■ Exercise requirements ■
Beginning at the line containing "115 16 2527" and continuing to the end of the records below, give each line again exactly as it stands, and only those lines.

■ Source material ■
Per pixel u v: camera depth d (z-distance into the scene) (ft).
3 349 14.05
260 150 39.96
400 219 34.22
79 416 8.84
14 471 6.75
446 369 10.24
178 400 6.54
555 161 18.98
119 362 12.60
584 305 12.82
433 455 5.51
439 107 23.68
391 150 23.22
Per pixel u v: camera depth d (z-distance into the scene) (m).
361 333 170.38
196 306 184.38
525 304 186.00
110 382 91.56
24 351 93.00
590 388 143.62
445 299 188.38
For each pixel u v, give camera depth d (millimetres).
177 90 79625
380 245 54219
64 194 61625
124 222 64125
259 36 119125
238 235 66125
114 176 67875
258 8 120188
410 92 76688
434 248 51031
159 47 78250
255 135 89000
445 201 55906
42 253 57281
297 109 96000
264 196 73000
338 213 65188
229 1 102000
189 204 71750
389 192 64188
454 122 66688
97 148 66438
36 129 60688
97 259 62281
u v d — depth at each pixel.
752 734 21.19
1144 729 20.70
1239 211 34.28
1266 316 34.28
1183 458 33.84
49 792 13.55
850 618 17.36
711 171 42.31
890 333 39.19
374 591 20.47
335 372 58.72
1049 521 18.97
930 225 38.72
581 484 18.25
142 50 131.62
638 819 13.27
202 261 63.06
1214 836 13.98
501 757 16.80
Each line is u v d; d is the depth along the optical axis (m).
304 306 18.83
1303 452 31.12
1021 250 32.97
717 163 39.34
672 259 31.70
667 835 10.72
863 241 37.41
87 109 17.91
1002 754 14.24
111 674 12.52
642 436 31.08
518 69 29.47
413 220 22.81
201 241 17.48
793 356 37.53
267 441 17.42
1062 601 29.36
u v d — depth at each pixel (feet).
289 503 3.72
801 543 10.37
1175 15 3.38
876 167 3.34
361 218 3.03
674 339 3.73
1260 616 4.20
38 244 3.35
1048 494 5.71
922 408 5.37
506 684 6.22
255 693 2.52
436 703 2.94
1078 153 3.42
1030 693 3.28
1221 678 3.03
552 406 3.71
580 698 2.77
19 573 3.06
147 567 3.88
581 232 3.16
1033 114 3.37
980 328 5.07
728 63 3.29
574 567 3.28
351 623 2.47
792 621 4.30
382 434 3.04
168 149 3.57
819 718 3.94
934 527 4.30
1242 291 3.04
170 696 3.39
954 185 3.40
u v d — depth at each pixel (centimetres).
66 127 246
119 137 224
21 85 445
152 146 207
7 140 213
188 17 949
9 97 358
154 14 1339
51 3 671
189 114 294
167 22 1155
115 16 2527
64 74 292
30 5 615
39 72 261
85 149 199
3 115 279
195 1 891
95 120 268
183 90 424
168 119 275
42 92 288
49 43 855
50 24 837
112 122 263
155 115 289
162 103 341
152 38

■ Solution to the exercise ■
115 16 2527
64 74 292
30 5 615
39 72 261
85 149 199
3 115 279
195 1 891
95 120 268
183 90 424
168 119 275
42 92 288
49 43 855
50 24 837
112 122 263
155 115 289
162 103 341
152 38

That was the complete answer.